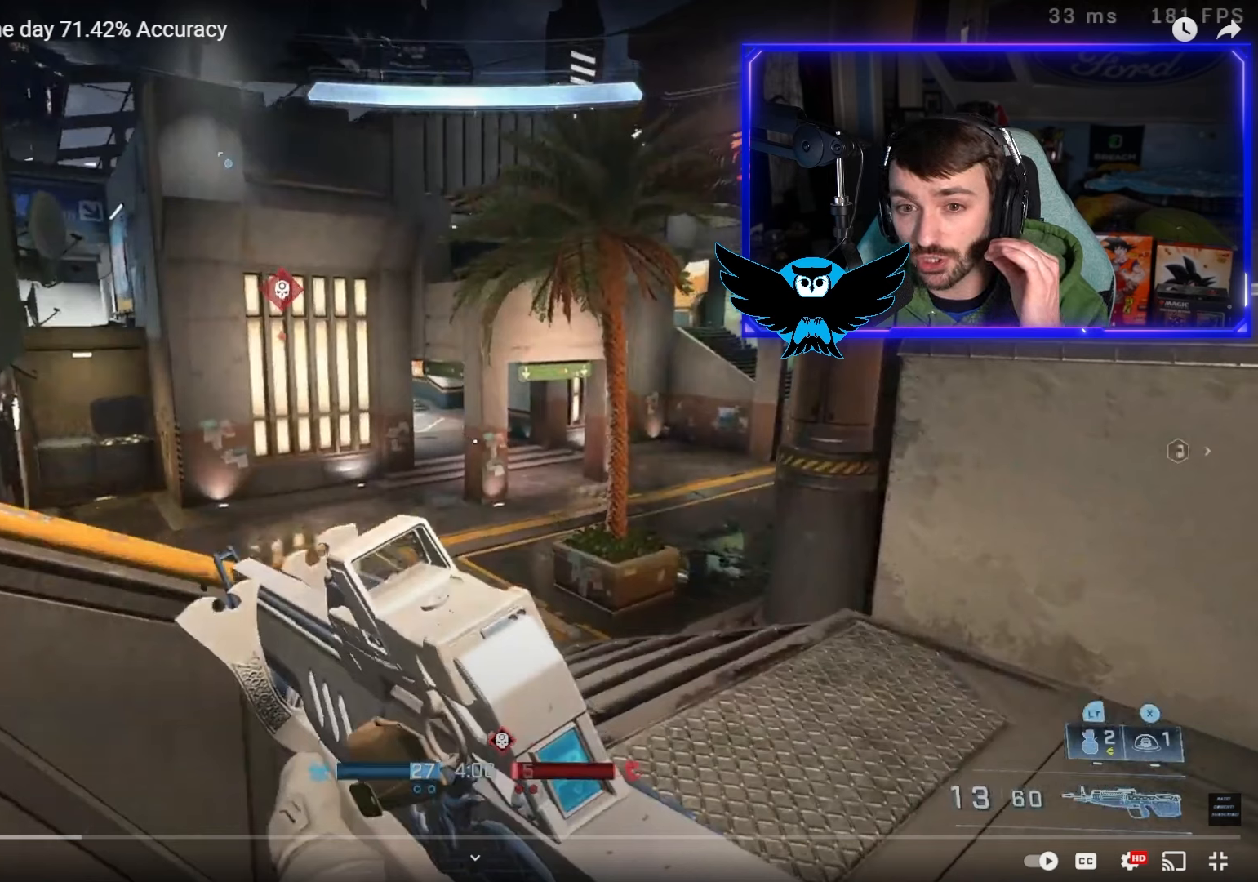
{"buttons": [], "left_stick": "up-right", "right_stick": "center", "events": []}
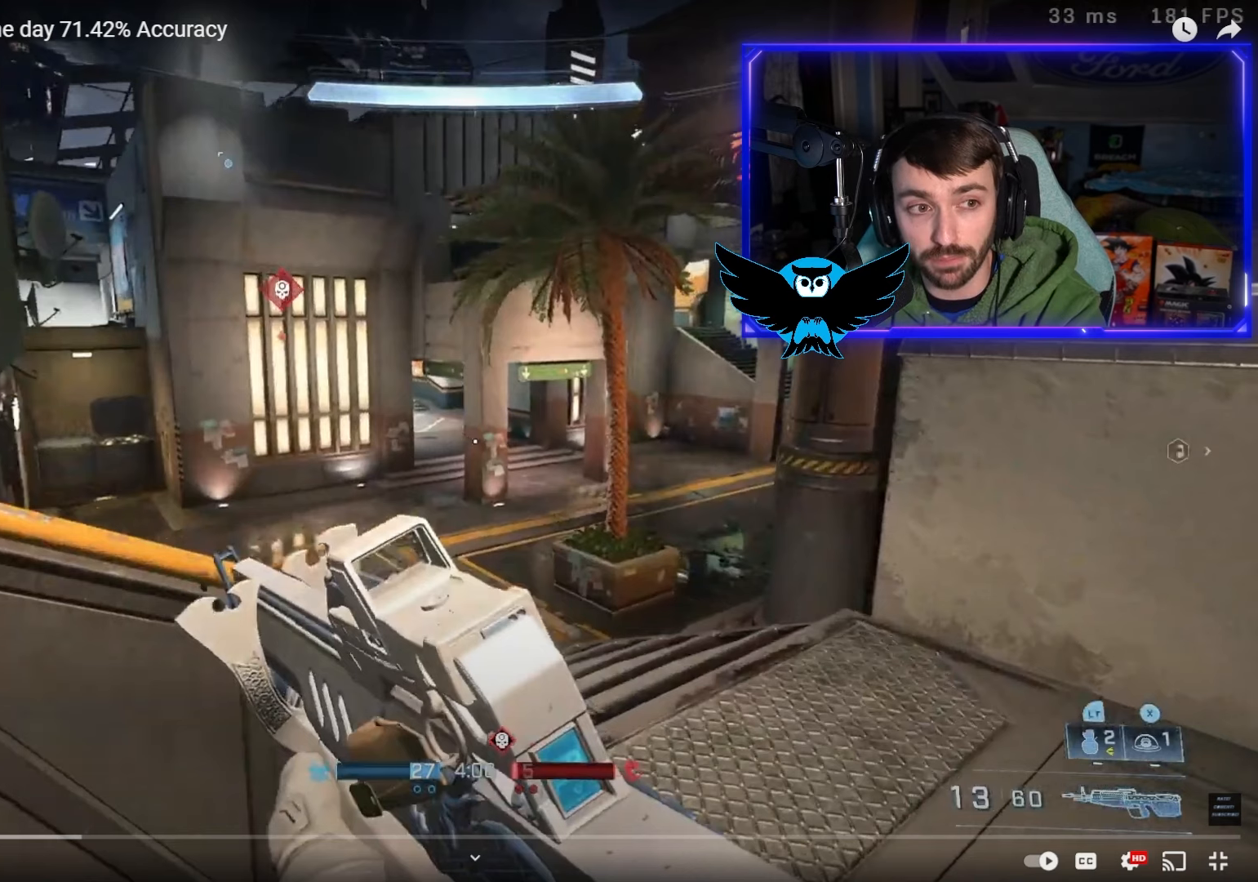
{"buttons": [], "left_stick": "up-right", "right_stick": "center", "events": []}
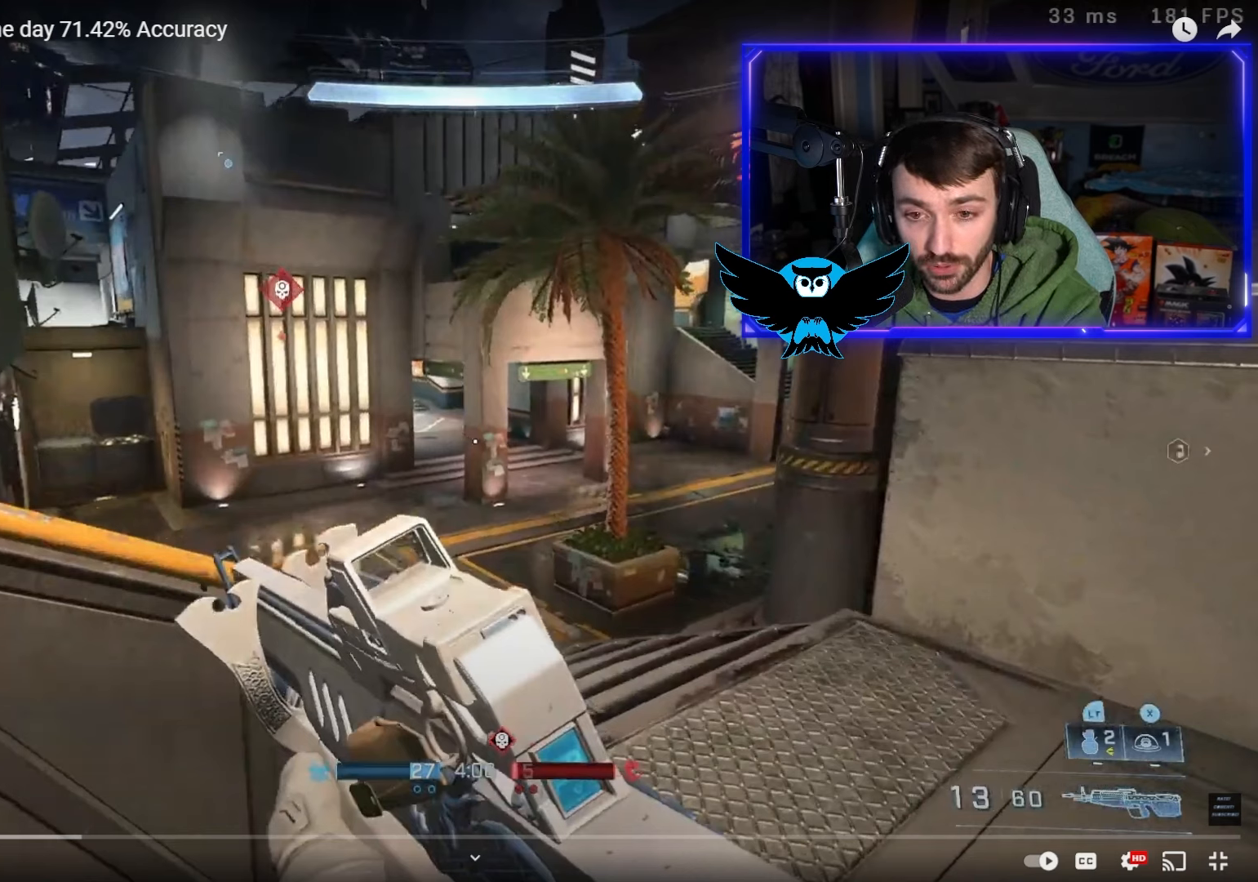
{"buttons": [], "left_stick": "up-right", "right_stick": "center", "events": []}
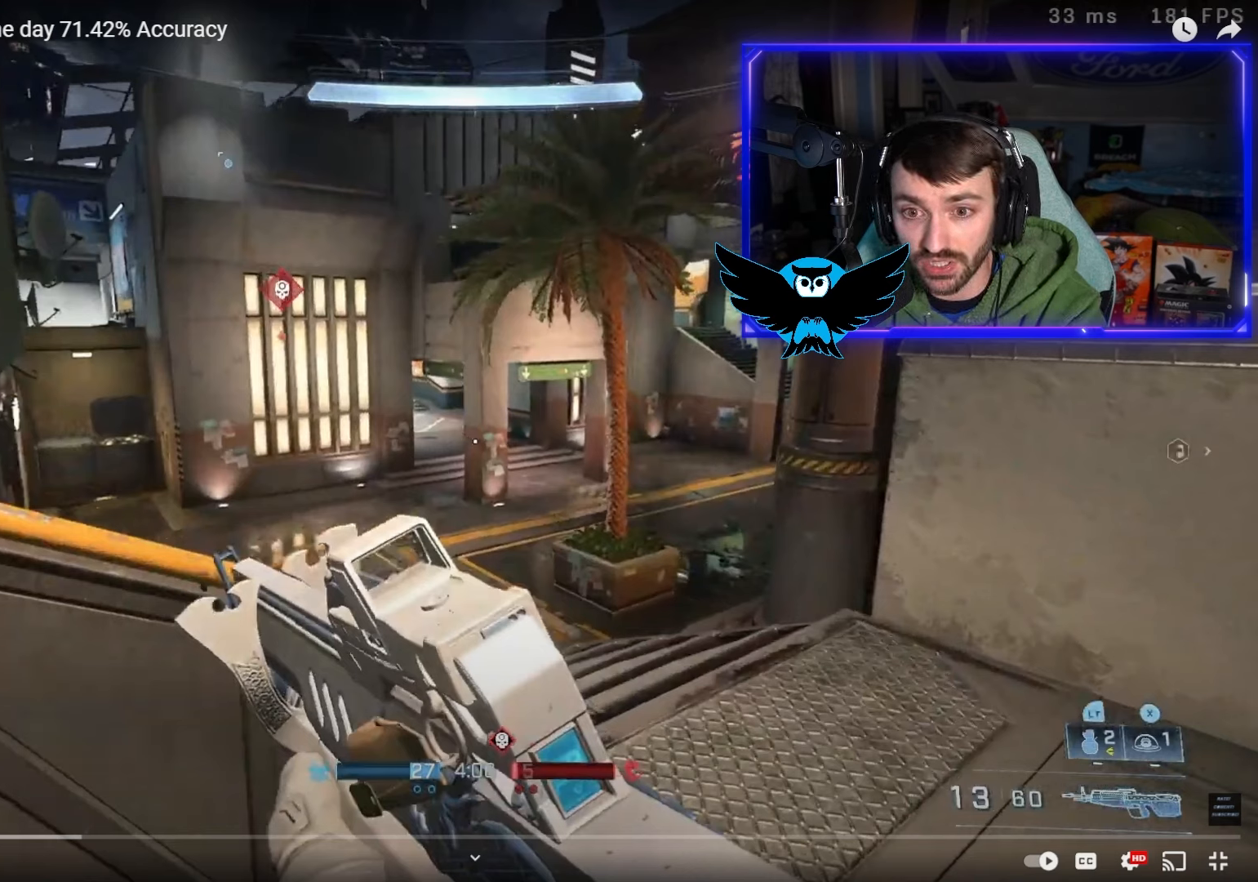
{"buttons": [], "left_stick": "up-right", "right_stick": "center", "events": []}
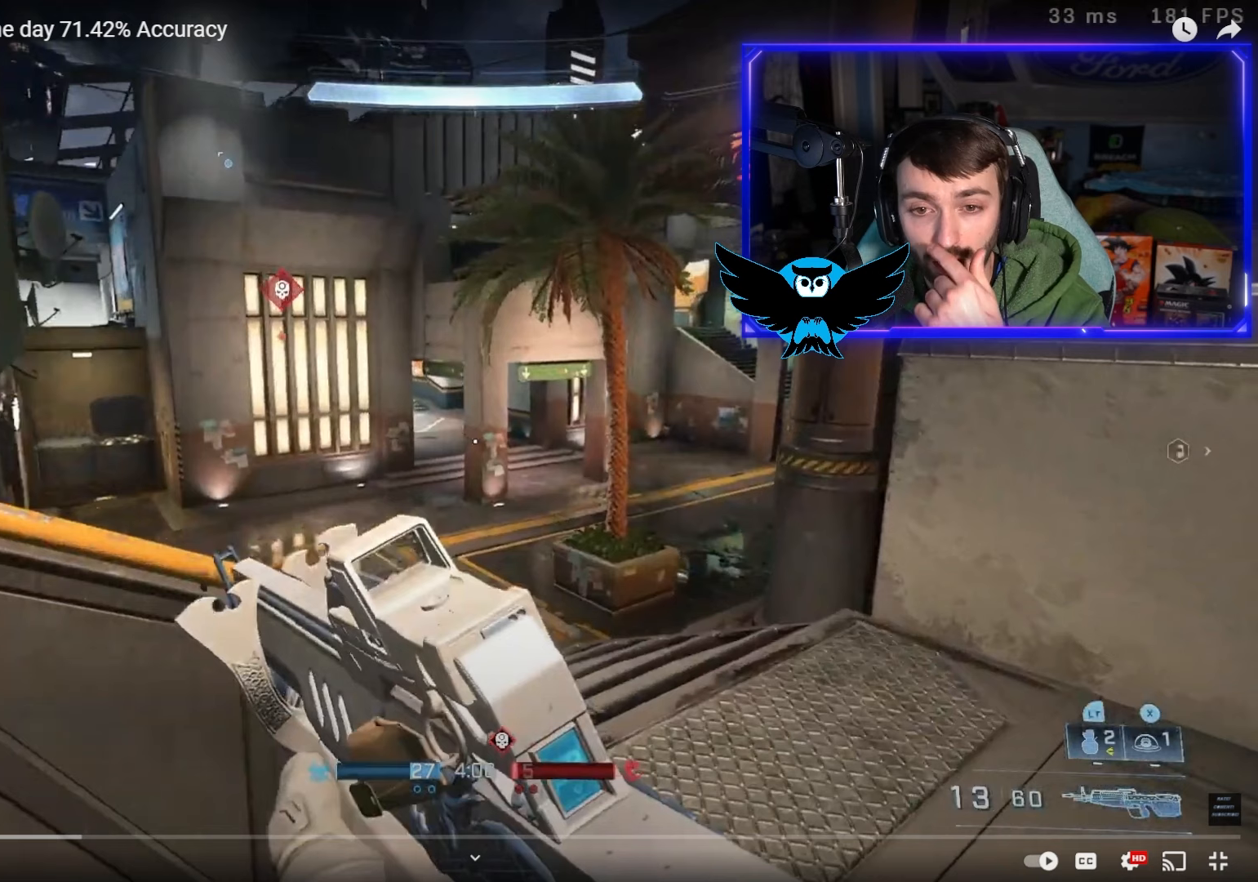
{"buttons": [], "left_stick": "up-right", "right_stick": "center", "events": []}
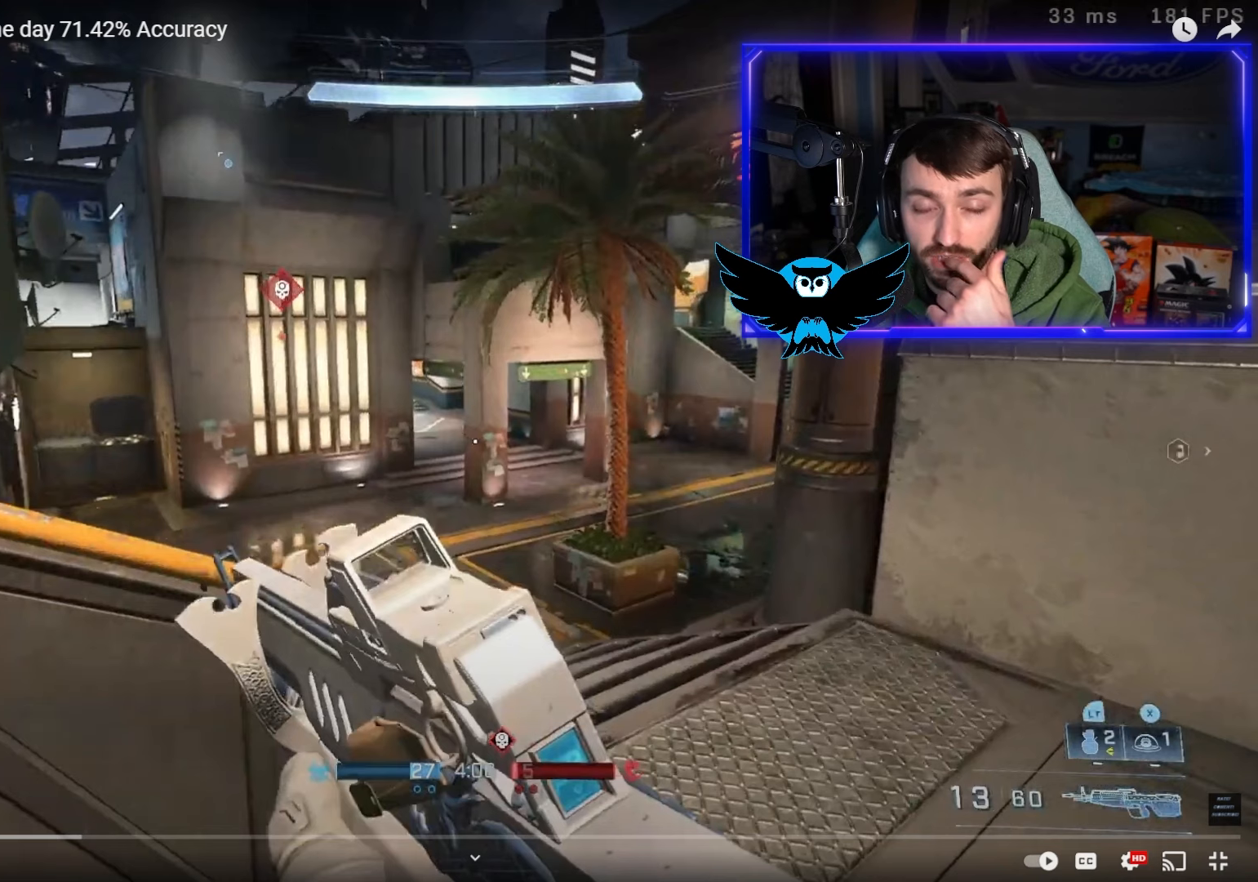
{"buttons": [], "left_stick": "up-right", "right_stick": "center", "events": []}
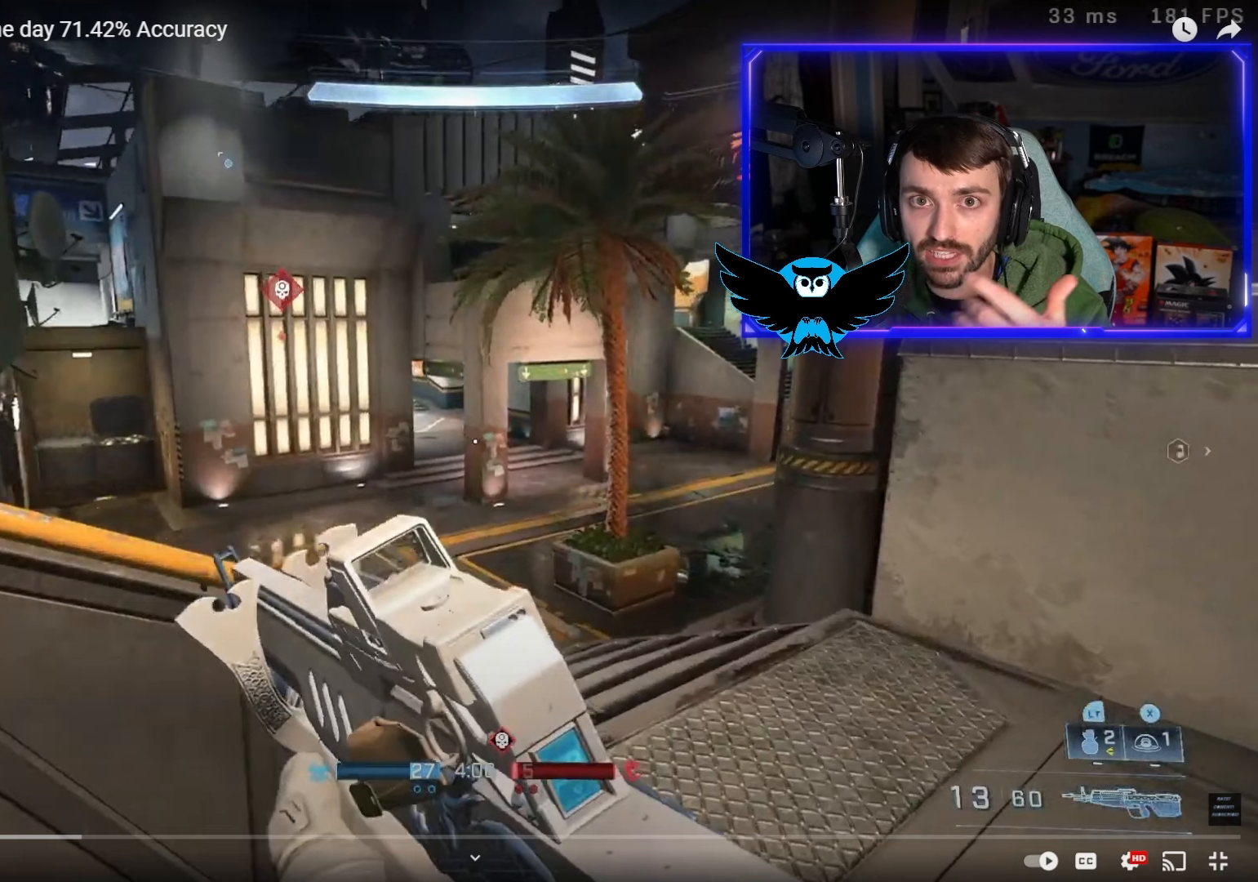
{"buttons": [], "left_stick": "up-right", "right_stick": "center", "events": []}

Problem details
Wherever a picture appears, omit it; copy the rest of the data exactly.

Output of the exercise
{"buttons": [], "left_stick": "up-right", "right_stick": "center", "events": []}
{"buttons": [], "left_stick": "up-right", "right_stick": "center", "events": []}
{"buttons": [], "left_stick": "up-right", "right_stick": "center", "events": []}
{"buttons": [], "left_stick": "up-right", "right_stick": "center", "events": []}
{"buttons": [], "left_stick": "up-right", "right_stick": "center", "events": []}
{"buttons": [], "left_stick": "up-right", "right_stick": "center", "events": []}
{"buttons": [], "left_stick": "up-right", "right_stick": "center", "events": []}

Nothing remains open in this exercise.